Happy Wednesday, guys! Today we’re going to talk about amyloidosis, something that plagues the dog population but isn’t really all that well-known in owners.
There are a lot of potential problems that owners need to keep track of to ensure their dogs are safe, healthy, and happy. Fortunately, this is an easy one to understand and keep and eye out for.
What is Amyloidosis?
Amyloidosis occurs when proteins are deposited abnormally on a cellular level. In short, these protein deposits are not able to be properly broken down in a dog’s digestive system, and are then distributed elsewhere into the body.
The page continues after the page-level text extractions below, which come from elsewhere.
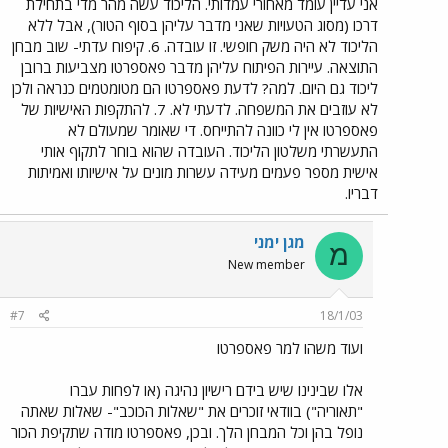
אני עדיין עומד מאחורי עמדותי. הליכוד עשה מהר מדי בתחילת
דרכו (מסוג הטעויות שאני מדבר עליהן בסוף הטור), אבל ללא
הליכוד לא היה משק חופשי. זו עובדה. 6. קיפוח עדתי- שוב מבחן
התוצאה. עיירות הפיתוח עליהן מדבר פאספרטו מצביעות ברובן
ליכוד גם היום. למה? לדעת פאספרטו הם מטומטמים כנראה ולכן
לא עוזבים את המשפחה. לדעתי לא. 7. להתקפות האישיות של
פאספרטו אין לי כוונה להתייחס. די שאומר שמעולם לא
התעשרתי משלטון הליכוד. העובדה שהוא בוחר לתקוף אותי
אישית מספר פעמים מעידה עשרות מונים על אישיותו ואמיתות
דבריו.
מגן ימני
מ
New member
#7
18/1/03
ועוד משהו למר פאספרטו
אלו שבינינו שיש בידם רישיון נהיגה (או לפחות עברו
"תאוריה") בוודאי זוכרים את "שאלות הכוכב"- שאלות שאתה
נופל בהן וכל המבחן הלך. ובכן, פאספרטו מודה שתקיפת הכור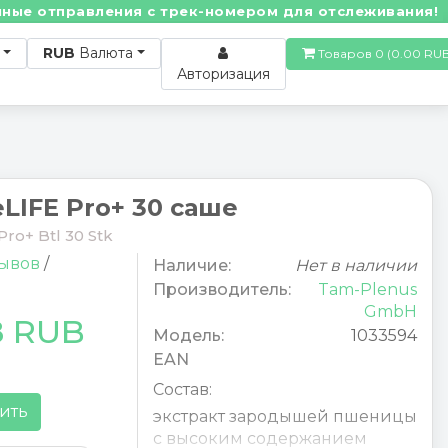
отправления с трек-номером для отслеживания! • По 
RUB
Валюта
Товаров 0 (0.00
Авторизация
LIFE Pro+ 30 саше
ro+ Btl 30 Stk
зывов
/
Наличие:
Нет в наличии
Производитель:
Tam-Plenus
GmbH
8 RUB
Модель:
1033594
EAN
Состав:
ить
экстракт зародышей пшеницы
с высоким содержанием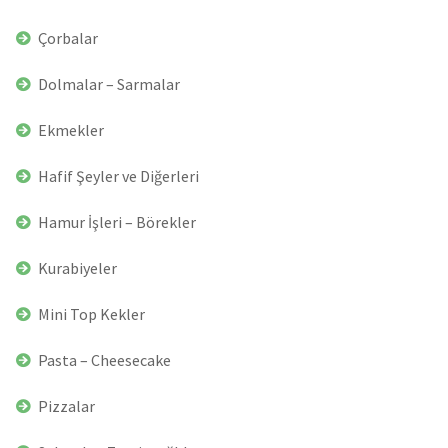
Çorbalar
Dolmalar – Sarmalar
Ekmekler
Hafif Şeyler ve Diğerleri
Hamur İşleri – Börekler
Kurabiyeler
Mini Top Kekler
Pasta – Cheesecake
Pizzalar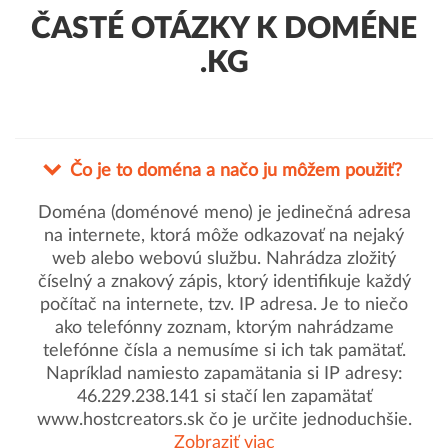
ČASTÉ OTÁZKY K DOMÉNE
.KG
Čo je to doména a načo ju môžem použiť?
Doména (doménové meno) je jedinečná adresa
na internete, ktorá môže odkazovať na nejaký
web alebo webovú službu. Nahrádza zložitý
číselný a znakový zápis, ktorý identifikuje každý
počítač na internete, tzv. IP adresa. Je to niečo
ako telefónny zoznam, ktorým nahrádzame
telefónne čísla a nemusíme si ich tak pamätať.
Napríklad namiesto zapamätania si IP adresy:
46.229.238.141 si stačí len zapamätať
www.hostcreators.sk čo je určite jednoduchšie.
Zobraziť viac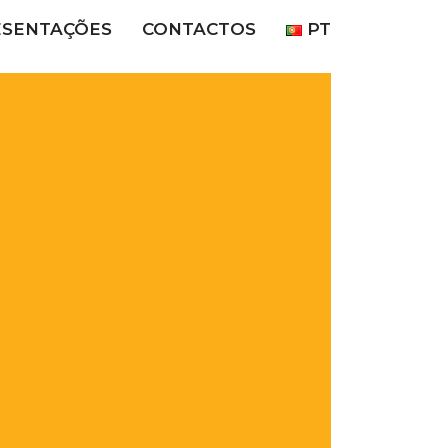
ESENTAÇÕES
CONTACTOS
PT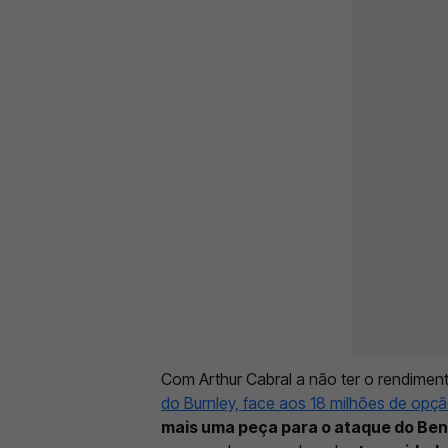
Com Arthur Cabral a não ter o rendime
do Burnley, face aos 18 milhões de opç
mais uma peça para o ataque do Benf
Unfortunately, these deposits typically end up in various tissues throughout the body, including major organs.
These proteins are known as amyloids, hence the name of amyloidosis. They damage and then entirely replace the normal cells in the tissue and organs they are deposited into.
Safe vs. Unsafe Amyloidisis
As a dog ages and becomes a senior pup, it’s perfectly normal for minor amyloid deposits to make their way throughout the body.
However, moderate to severe deposits of amyloids is not a normal occurrence. Significant damage and the often fatal disease of amyloidosis will happen.
The majority of dogs are diagnosed with amyloidosis after the age of 5, but it can happen at any point in a dog’s life.
Aside from aging, it can be caused by certain types of cancer, chronic inflammation, and chronic infections.
Symptoms of Amyloidosis
Unfortunately, it can be hard to pinpoint symptoms of amyloidosis because it all depends on where the amyloid deposits are being moved to.
Listed below are the general symptoms of amyloidosis:
- Increased thirst and urination
- Loss of appetite
- Fluid building up under the skin, chest cavity, and/or abdomen
- Ulcers in the mouth
- Weight loss
- Blood clots
- Difficulties with breathing
- Weakness in the rear legs
As I mentioned before, it can be hard to pinpoint where amyloidosis is occurring because it can happen in various areas of the body.
Catching it Early
If caught early, amyloidosis can be treated and managed to ensure the dog can be as stable as possible to live a long, happy life.